If `f(x)={((alpha-1)x,xepsilonQ^(c)),(-alpha^(2)x+alpha+3x-1,xepsilonQ):}` and `g(x)={(x,xepsilonQ^(c)),(1-x,xepsilonQ):}` are inverse to each other then find all possible values of `alpha`.

To solve the problem, we need to find the values of \( \alpha \) such that the functions \( f(x) \) and \( g(x) \) are inverses of each other.

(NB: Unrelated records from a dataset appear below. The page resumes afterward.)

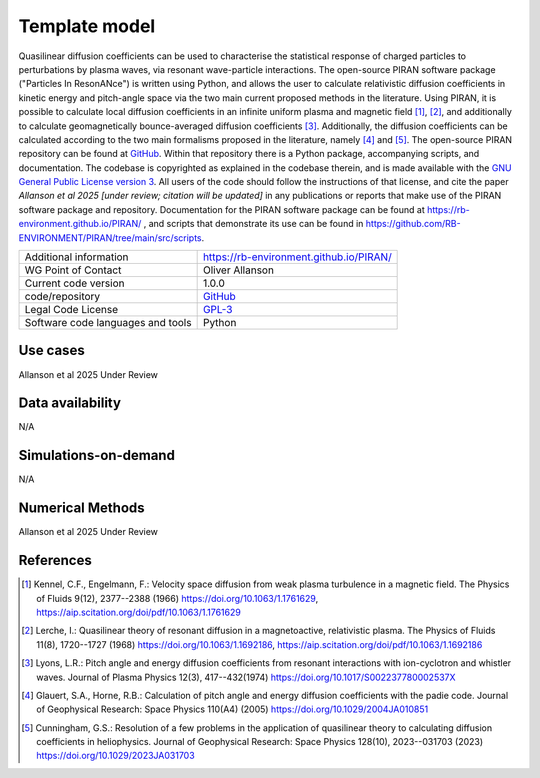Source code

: Template model
================================

Quasilinear diffusion coefficients can be used to characterise the statistical response of charged particles to perturbations by plasma waves, via resonant wave-particle interactions. The open-source PIRAN software package ("Particles In ResonANce") is written using Python, and allows the user to calculate relativistic diffusion coefficients in kinetic energy and pitch-angle space via the two main current proposed methods in the literature. Using PIRAN, it is possible to calculate local diffusion coefficients in an infinite uniform plasma and magnetic field [1]_, [2]_, and additionally to calculate geomagnetically bounce-averaged diffusion coefficients [3]_. Additionally, the diffusion coefficients can be calculated according to the two main formalisms proposed in the literature, namely [4]_ and [5]_. The open-source PIRAN repository can be found at `GitHub <https://github.com/RB-ENVIRONMENT/PIRAN>`_. Within that repository there is a Python package, accompanying scripts, and documentation. The codebase is copyrighted as explained in the codebase therein, and is made available with the `GNU General Public License version 3 <https://opensource.org/license/gpl-3-0>`_. All users of the code should follow the instructions of that license, and cite the paper *Allanson et al 2025 [under review; citation will be updated]* in any publications or reports that make use of the PIRAN software package and repository. Documentation for the PIRAN software package can be found at `<https://rb-environment.github.io/PIRAN/>`_ , and scripts that demonstrate its use can be found in `<https://github.com/RB-ENVIRONMENT/PIRAN/tree/main/src/scripts>`_.

+------------------------+---------------------------------------------------------------------+
| Additional information | `<https://rb-environment.github.io/PIRAN/>`_                        |
|                        |                                                                     |
|                        |                                                                     |
+------------------------+---------------------------------------------------------------------+
| WG Point of Contact    | Oliver Allanson                                                     |
+------------------------+---------------------------------------------------------------------+
| Current code version   | 1.0.0                                                               |
+------------------------+---------------------------------------------------------------------+
| code/repository        | `GitHub <https://github.com/RB-ENVIRONMENT/PIRAN>`_                 |
+------------------------+---------------------------------------------------------------------+
| Legal Code License     | `GPL-3  <https://www.gnu.org/licenses/old-licenses/gpl-3.0.html>`_  |
+------------------------+---------------------------------------------------------------------+
| Software code          | Python                                                              |
| languages and tools    |                                                                     |
+------------------------+---------------------------------------------------------------------+

Use cases
---------

Allanson et al 2025 Under Review

Data availability
-----------------

N/A

Simulations-on-demand
---------------------

N/A

Numerical Methods
-----------------

Allanson et al 2025 Under Review

References
----------

.. [1] Kennel, C.F., Engelmann, F.: Velocity space diffusion from weak plasma turbulence in a magnetic field. The Physics of Fluids 9(12), 2377--2388 (1966) `<https://doi.org/10.1063/1.1761629>`_, `<https://aip.scitation.org/doi/pdf/10.1063/1.1761629>`_

.. [2] Lerche, I.: Quasilinear theory of resonant diffusion in a magnetoactive, relativistic plasma. The Physics of Fluids 11(8), 1720--1727 (1968) `<https://doi.org/10.1063/1.1692186>`_, `<https://aip.scitation.org/doi/pdf/10.1063/1.1692186>`_

.. [3] Lyons, L.R.: Pitch angle and energy diffusion coefficients from resonant interactions with ion-cyclotron and whistler waves. Journal of Plasma Physics 12(3), 417--432(1974) `<https://doi.org/10.1017/S002237780002537X>`_

.. [4] Glauert, S.A., Horne, R.B.: Calculation of pitch angle and energy diffusion coefficients with the padie code. Journal of Geophysical Research: Space Physics 110(A4) (2005) `<https://doi.org/10.1029/2004JA010851>`_

.. [5] Cunningham, G.S.: Resolution of a few problems in the application of quasilinear theory to calculating diffusion coefficients in heliophysics. Journal of Geophysical Research: Space Physics 128(10), 2023--031703 (2023) `<https://doi.org/10.1029/2023JA031703>`_


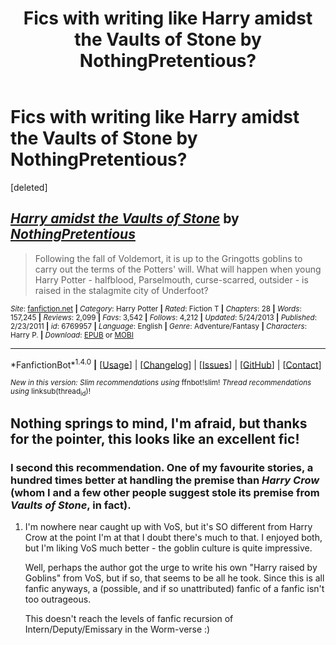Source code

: #+TITLE: Fics with writing like Harry amidst the Vaults of Stone by NothingPretentious?

* Fics with writing like Harry amidst the Vaults of Stone by NothingPretentious?
:PROPERTIES:
:Score: 5
:DateUnix: 1508302092.0
:DateShort: 2017-Oct-18
:END:
[deleted]


** [[http://www.fanfiction.net/s/6769957/1/][*/Harry amidst the Vaults of Stone/*]] by [[https://www.fanfiction.net/u/2713680/NothingPretentious][/NothingPretentious/]]

#+begin_quote
  Following the fall of Voldemort, it is up to the Gringotts goblins to carry out the terms of the Potters' will. What will happen when young Harry Potter - halfblood, Parselmouth, curse-scarred, outsider - is raised in the stalagmite city of Underfoot?
#+end_quote

^{/Site/: [[http://www.fanfiction.net/][fanfiction.net]] *|* /Category/: Harry Potter *|* /Rated/: Fiction T *|* /Chapters/: 28 *|* /Words/: 157,245 *|* /Reviews/: 2,099 *|* /Favs/: 3,542 *|* /Follows/: 4,212 *|* /Updated/: 5/24/2013 *|* /Published/: 2/23/2011 *|* /id/: 6769957 *|* /Language/: English *|* /Genre/: Adventure/Fantasy *|* /Characters/: Harry P. *|* /Download/: [[http://www.ff2ebook.com/old/ffn-bot/index.php?id=6769957&source=ff&filetype=epub][EPUB]] or [[http://www.ff2ebook.com/old/ffn-bot/index.php?id=6769957&source=ff&filetype=mobi][MOBI]]}

--------------

*FanfictionBot*^{1.4.0} *|* [[[https://github.com/tusing/reddit-ffn-bot/wiki/Usage][Usage]]] | [[[https://github.com/tusing/reddit-ffn-bot/wiki/Changelog][Changelog]]] | [[[https://github.com/tusing/reddit-ffn-bot/issues/][Issues]]] | [[[https://github.com/tusing/reddit-ffn-bot/][GitHub]]] | [[[https://www.reddit.com/message/compose?to=tusing][Contact]]]

^{/New in this version: Slim recommendations using/ ffnbot!slim! /Thread recommendations using/ linksub(thread_id)!}
:PROPERTIES:
:Author: FanfictionBot
:Score: 1
:DateUnix: 1508302132.0
:DateShort: 2017-Oct-18
:END:


** Nothing springs to mind, I'm afraid, but thanks for the pointer, this looks like an excellent fic!
:PROPERTIES:
:Author: RMGir
:Score: 1
:DateUnix: 1508325695.0
:DateShort: 2017-Oct-18
:END:

*** I second this recommendation. One of my favourite stories, a hundred times better at handling the premise than /Harry Crow/ (whom I and a few other people suggest stole its premise from /Vaults of Stone/, in fact).
:PROPERTIES:
:Author: Achille-Talon
:Score: 6
:DateUnix: 1508340221.0
:DateShort: 2017-Oct-18
:END:

**** I'm nowhere near caught up with VoS, but it's SO different from Harry Crow at the point I'm at that I doubt there's much to that. I enjoyed both, but I'm liking VoS much better - the goblin culture is quite impressive.

Well, perhaps the author got the urge to write his own "Harry raised by Goblins" from VoS, but if so, that seems to be all he took. Since this is all fanfic anyways, a (possible, and if so unattributed) fanfic of a fanfic isn't too outrageous.

This doesn't reach the levels of fanfic recursion of Intern/Deputy/Emissary in the Worm-verse :)
:PROPERTIES:
:Author: RMGir
:Score: 1
:DateUnix: 1508367163.0
:DateShort: 2017-Oct-19
:END:
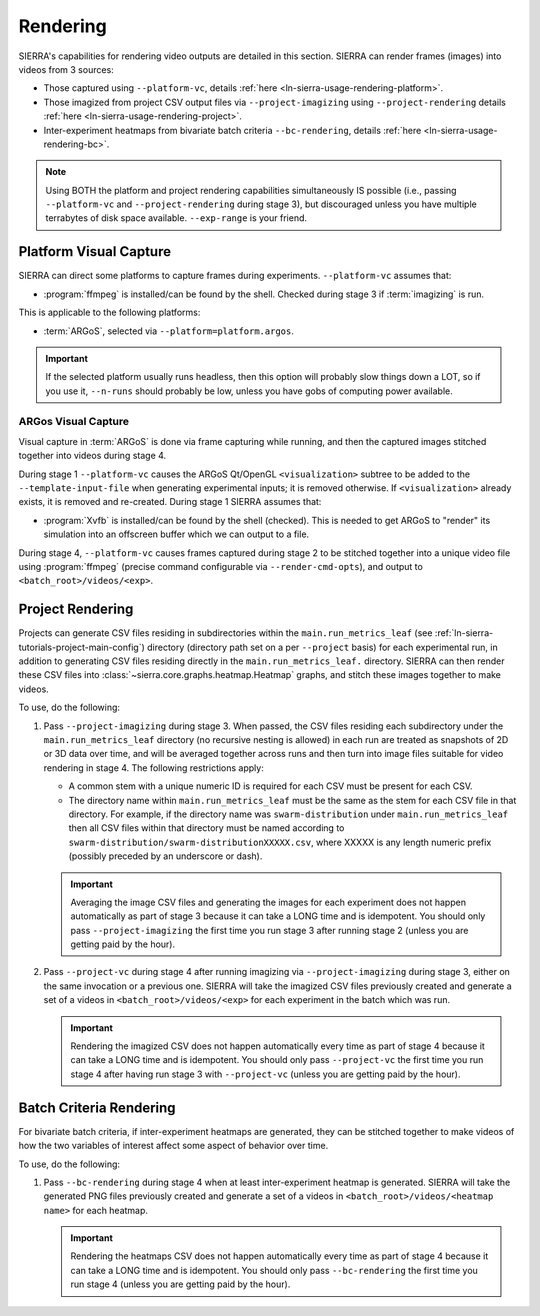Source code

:.. _ln-sierra-usage-rendering:

=========
Rendering
=========

SIERRA's capabilities for rendering video outputs are detailed in this
section. SIERRA can render frames (images) into videos from 3 sources:

- Those captured using ``--platform-vc``, details :ref:`here
  <ln-sierra-usage-rendering-platform>`.

- Those imagized from project CSV output files via ``--project-imagizing`` using
  ``--project-rendering`` details :ref:`here
  <ln-sierra-usage-rendering-project>`.

- Inter-experiment heatmaps from bivariate batch criteria ``--bc-rendering``,
  details :ref:`here <ln-sierra-usage-rendering-bc>`.


.. NOTE:: Using BOTH the platform and project rendering capabilities
   simultaneously IS possible (i.e., passing ``--platform-vc`` and
   ``--project-rendering`` during stage 3), but discouraged unless you have
   multiple terrabytes of disk space available. ``--exp-range`` is your friend.

.. _ln-sierra-usage-rendering-platform:

Platform Visual Capture
=======================

SIERRA can direct some platforms to capture frames during
experiments. ``--platform-vc`` assumes that:

- :program:`ffmpeg` is installed/can be found by the shell. Checked during stage
  3 if :term:`imagizing` is run.

This is applicable to the following platforms:

- :term:`ARGoS`, selected via ``--platform=platform.argos``.

.. IMPORTANT:: If the selected platform usually runs headless, then this option
               will probably slow things down a LOT, so if you use it,
               ``--n-runs`` should probably be low, unless you have gobs of
               computing power available.


.. _ln-sierra-usage-rendering-platform-argos:

ARGos Visual Capture
--------------------

Visual capture in :term:`ARGoS` is done via frame capturing while running, and
then the captured images stitched together into videos during stage 4.

During stage 1 ``--platform-vc`` causes the ARGoS Qt/OpenGL
``<visualization>`` subtree to be added to the ``--template-input-file`` when
generating experimental inputs; it is removed otherwise. If ``<visualization>``
already exists, it is removed and re-created. During stage 1 SIERRA assumes
that:

- :program:`Xvfb` is installed/can be found by the shell (checked). This is
  needed to get ARGoS to "render" its simulation into an offscreen buffer which
  we can output to a file.

During stage 4, ``--platform-vc`` causes frames captured during stage 2 to be
stitched together into a unique video file using :program:`ffmpeg` (precise
command configurable via ``--render-cmd-opts``), and output to
``<batch_root>/videos/<exp>``.

.. _ln-sierra-usage-rendering-project:

Project Rendering
=================

Projects can generate CSV files residing in subdirectories within the
``main.run_metrics_leaf`` (see :ref:`ln-sierra-tutorials-project-main-config`)
directory (directory path set on a per ``--project`` basis) for each
experimental run, in addition to generating CSV files residing directly in
the ``main.run_metrics_leaf.`` directory. SIERRA can then render these CSV
files into :class:`~sierra.core.graphs.heatmap.Heatmap` graphs, and stitch these
images together to make videos.

To use, do the following:

#. Pass ``--project-imagizing`` during stage 3. When passed, the CSV files
   residing each subdirectory under the ``main.run_metrics_leaf`` directory (no
   recursive nesting is allowed) in each run are treated as snapshots of 2D or
   3D data over time, and will be averaged together across runs and then turn
   into image files suitable for video rendering in stage 4. The following
   restrictions apply:

   - A common stem with a unique numeric ID is required for each CSV must
     be present for each CSV.

   - The directory name within ``main.run_metrics_leaf`` must be the same as the
     stem for each CSV file in that directory. For example, if the
     directory name was ``swarm-distribution`` under ``main.run_metrics_leaf``
     then all CSV files within that directory must be named according to
     ``swarm-distribution/swarm-distributionXXXXX.csv``, where XXXXX is any
     length numeric prefix (possibly preceded by an underscore or dash).

   .. IMPORTANT::

      Averaging the image CSV files and generating the images for each
      experiment does not happen automatically as part of stage 3 because it can
      take a LONG time and is idempotent. You should only pass
      ``--project-imagizing`` the first time you run stage 3 after running stage
      2 (unless you are getting paid by the hour).

#. Pass ``--project-vc`` during stage 4 after running imagizing via
   ``--project-imagizing`` during stage 3, either on the same invocation or a
   previous one. SIERRA will take the imagized CSV files previously created
   and generate a set of a videos in ``<batch_root>/videos/<exp>`` for each
   experiment in the batch which was run.

   .. IMPORTANT::

      Rendering the imagized CSV does not happen automatically every time
      as part of stage 4 because it can take a LONG time and is idempotent. You
      should only pass ``--project-vc`` the first time you run stage 4 after
      having run stage 3 with ``--project-vc`` (unless you are getting paid by
      the hour).


.. _ln-sierra-usage-rendering-bc:

Batch Criteria Rendering
========================

For bivariate batch criteria, if inter-experiment heatmaps are generated, they
can be stitched together to make videos of how the two variables of interest
affect some aspect of behavior over time.

To use, do the following:

#. Pass ``--bc-rendering`` during stage 4 when at least inter-experiment heatmap
   is generated. SIERRA will take the generated PNG files previously created and
   generate a set of a videos in ``<batch_root>/videos/<heatmap name>`` for each
   heatmap.

   .. IMPORTANT::

      Rendering the heatmaps CSV does not happen automatically every time as
      part of stage 4 because it can take a LONG time and is idempotent. You
      should only pass ``--bc-rendering`` the first time you run stage 4 (unless
      you are getting paid by the hour).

Given: \[ f(x) = \begin{cases} (\alpha - 1)x & \text{if } x \in Q^c \\ -\alpha^2 x + \alpha + 3x - 1 & \text{if } x \in Q \end{cases} \] \[ g(x) = \begin{cases} x & \text{if } x \in Q^c \\ 1 - x & \text{if } x \in Q \end{cases} \] ### Step 1: Find the inverse of \( g(x) \) Since \( g(x) \) is defined piecewise, we will find its inverse piecewise as well. 1. For \( x \in Q^c \): \[ g(x) = x \implies g^{-1}(x) = x \] 2. For \( x \in Q \): \[ g(x) = 1 - x \implies y = 1 - x \implies x = 1 - y \implies g^{-1}(x) = 1 - x \] Thus, we have: \[ g^{-1}(x) = \begin{cases} x & \text{if } x \in Q^c \\ 1 - x & \text{if } x \in Q \end{cases} \] ### Step 2: Set \( f(x) \) equal to \( g^{-1}(x) \) Since \( f(x) \) and \( g(x) \) are inverses, we have: 1. For \( x \in Q^c \): \[ f(x) = g^{-1}(x) \implies (\alpha - 1)x = x \] Simplifying this gives: \[ \alpha - 1 = 1 \implies \alpha = 2 \] 2. For \( x \in Q \): \[ f(x) = g^{-1}(x) \implies -\alpha^2 x + \alpha + 3x - 1 = 1 - x \] Rearranging this gives: \[ -\alpha^2 x + \alpha + 3x - 1 = 1 - x \] \[ -\alpha^2 x + 3x + x = 1 - \alpha + 1 \] \[ (-\alpha^2 + 4)x = 2 - \alpha \] ### Step 3: Analyze the equation For the equation to hold for all \( x \in Q \), the coefficients must be equal: 1. Coefficient of \( x \): \[ -\alpha^2 + 4 = 0 \implies \alpha^2 = 4 \implies \alpha = 2 \text{ or } \alpha = -2 \] 2. Constant term: \[ 2 - \alpha = 0 \implies \alpha = 2 \] ### Conclusion The values of \( \alpha \) that satisfy both conditions are: - From the first part, we found \( \alpha = 2 \). - From the second part, we found \( \alpha = 2 \) or \( \alpha = -2 \). However, since \( \alpha = -2 \) does not satisfy the first part, the only valid solution is: \[ \alpha = 2 \] ### Final Answer The only possible value of \( \alpha \) is \( 2 \).